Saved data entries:
# # # # #
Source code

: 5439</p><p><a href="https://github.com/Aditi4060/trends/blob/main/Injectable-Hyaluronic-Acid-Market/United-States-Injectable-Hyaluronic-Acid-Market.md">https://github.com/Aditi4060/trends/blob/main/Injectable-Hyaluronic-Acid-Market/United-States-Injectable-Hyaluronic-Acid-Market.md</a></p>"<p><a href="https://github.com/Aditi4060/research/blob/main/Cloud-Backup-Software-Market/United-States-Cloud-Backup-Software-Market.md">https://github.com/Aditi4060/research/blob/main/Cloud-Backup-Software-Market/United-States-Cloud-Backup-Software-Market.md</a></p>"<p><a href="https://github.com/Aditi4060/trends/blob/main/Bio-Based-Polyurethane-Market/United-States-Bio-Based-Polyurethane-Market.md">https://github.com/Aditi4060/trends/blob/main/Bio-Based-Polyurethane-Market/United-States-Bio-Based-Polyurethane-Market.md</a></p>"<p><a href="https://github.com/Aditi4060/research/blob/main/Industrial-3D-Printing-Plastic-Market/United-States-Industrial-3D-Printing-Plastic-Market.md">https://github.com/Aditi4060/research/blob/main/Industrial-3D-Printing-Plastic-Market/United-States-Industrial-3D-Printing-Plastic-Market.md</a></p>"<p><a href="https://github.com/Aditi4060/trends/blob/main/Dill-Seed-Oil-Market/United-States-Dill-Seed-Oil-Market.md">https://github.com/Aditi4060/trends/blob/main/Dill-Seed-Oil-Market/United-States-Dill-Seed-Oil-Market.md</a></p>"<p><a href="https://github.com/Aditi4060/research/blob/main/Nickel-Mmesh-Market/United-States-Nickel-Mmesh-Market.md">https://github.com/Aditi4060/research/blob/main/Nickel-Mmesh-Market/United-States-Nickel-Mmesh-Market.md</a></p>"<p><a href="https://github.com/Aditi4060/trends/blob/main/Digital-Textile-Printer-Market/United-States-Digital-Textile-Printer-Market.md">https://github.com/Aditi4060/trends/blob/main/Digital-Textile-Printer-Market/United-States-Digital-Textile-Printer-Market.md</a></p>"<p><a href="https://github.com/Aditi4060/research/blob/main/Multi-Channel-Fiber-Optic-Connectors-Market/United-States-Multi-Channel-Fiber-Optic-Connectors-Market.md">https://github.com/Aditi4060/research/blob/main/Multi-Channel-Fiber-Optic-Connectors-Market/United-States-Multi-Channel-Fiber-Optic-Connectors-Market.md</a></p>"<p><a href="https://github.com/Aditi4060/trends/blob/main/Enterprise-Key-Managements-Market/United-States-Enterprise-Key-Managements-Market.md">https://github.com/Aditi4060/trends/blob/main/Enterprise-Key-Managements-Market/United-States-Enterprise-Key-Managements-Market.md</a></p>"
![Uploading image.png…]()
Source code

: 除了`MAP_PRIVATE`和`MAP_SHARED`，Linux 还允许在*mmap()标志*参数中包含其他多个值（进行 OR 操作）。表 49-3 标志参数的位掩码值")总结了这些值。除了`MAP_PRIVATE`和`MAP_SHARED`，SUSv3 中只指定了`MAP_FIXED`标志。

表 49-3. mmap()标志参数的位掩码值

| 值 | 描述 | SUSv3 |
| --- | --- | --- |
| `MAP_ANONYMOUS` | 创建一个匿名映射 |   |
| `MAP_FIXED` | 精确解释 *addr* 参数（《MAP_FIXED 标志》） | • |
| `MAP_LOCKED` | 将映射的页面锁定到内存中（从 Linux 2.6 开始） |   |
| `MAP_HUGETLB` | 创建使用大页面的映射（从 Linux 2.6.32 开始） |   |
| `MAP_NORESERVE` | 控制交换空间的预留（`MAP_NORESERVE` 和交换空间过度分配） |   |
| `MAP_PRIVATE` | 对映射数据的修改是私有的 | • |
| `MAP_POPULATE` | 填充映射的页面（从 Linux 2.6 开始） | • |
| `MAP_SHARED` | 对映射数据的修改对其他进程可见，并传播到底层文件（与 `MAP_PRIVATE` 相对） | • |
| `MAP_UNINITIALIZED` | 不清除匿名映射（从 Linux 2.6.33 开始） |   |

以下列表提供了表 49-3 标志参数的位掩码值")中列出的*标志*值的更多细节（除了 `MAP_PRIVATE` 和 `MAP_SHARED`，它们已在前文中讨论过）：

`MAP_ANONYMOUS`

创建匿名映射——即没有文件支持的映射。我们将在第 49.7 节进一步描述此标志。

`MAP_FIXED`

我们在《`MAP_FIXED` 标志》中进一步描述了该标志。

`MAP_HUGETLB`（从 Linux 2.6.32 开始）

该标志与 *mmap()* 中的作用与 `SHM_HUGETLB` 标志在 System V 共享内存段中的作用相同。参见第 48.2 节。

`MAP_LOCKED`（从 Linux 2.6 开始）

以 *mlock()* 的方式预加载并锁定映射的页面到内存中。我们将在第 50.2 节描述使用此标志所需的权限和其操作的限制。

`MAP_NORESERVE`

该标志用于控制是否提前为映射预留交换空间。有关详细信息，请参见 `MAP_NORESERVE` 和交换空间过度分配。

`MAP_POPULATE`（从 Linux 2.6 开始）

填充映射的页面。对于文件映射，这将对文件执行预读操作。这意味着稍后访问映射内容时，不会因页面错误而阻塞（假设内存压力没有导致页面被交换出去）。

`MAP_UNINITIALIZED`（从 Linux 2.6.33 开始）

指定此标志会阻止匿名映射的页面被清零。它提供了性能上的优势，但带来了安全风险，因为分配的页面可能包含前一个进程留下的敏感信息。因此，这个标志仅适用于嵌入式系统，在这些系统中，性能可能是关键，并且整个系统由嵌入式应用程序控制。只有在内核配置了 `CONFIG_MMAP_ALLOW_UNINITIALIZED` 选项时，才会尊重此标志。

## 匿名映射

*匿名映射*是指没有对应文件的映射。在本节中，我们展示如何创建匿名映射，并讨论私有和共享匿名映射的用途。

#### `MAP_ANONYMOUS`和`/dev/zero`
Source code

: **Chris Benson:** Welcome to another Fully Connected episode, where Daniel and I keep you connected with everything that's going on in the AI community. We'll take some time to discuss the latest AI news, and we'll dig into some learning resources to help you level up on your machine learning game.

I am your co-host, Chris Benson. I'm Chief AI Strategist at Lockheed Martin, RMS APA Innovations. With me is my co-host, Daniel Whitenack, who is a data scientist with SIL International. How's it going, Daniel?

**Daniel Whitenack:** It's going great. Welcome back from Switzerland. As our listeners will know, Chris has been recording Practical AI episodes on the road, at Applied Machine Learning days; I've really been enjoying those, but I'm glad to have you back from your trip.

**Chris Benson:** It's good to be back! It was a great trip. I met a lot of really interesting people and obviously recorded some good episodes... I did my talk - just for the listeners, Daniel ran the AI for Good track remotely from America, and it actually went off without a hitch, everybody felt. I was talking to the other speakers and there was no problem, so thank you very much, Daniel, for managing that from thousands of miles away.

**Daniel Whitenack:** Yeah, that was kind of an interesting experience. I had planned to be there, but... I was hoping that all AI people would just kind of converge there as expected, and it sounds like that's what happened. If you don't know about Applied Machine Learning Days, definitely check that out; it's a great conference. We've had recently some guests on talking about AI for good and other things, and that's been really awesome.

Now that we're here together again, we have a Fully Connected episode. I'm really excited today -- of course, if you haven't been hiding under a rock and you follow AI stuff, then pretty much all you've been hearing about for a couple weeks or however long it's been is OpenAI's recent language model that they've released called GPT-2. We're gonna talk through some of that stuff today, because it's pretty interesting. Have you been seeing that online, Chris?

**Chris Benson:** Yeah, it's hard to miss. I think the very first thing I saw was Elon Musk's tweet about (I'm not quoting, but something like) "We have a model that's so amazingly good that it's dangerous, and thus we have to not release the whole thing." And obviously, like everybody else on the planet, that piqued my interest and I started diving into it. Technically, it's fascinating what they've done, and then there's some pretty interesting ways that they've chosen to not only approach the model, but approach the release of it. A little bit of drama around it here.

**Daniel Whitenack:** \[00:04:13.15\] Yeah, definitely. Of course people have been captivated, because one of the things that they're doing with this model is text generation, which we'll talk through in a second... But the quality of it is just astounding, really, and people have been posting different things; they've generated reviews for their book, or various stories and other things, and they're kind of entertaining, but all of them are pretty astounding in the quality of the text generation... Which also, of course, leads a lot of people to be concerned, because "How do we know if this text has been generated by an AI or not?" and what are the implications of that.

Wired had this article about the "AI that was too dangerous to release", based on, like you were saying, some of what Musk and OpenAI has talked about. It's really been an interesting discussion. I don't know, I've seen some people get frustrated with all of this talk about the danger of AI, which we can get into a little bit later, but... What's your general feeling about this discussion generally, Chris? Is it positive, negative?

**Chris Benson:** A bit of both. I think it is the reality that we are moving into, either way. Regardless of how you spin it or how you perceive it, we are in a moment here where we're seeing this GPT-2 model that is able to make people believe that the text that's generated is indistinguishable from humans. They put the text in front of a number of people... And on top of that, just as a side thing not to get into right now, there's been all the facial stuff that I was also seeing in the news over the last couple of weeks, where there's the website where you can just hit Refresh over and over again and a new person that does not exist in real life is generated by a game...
# # # # #
> _EXERCISE BRIEF_
Please count how many lines of the data above contain the word "through", and reply with the number alone.

> _EXERCISE RESPONSE_
2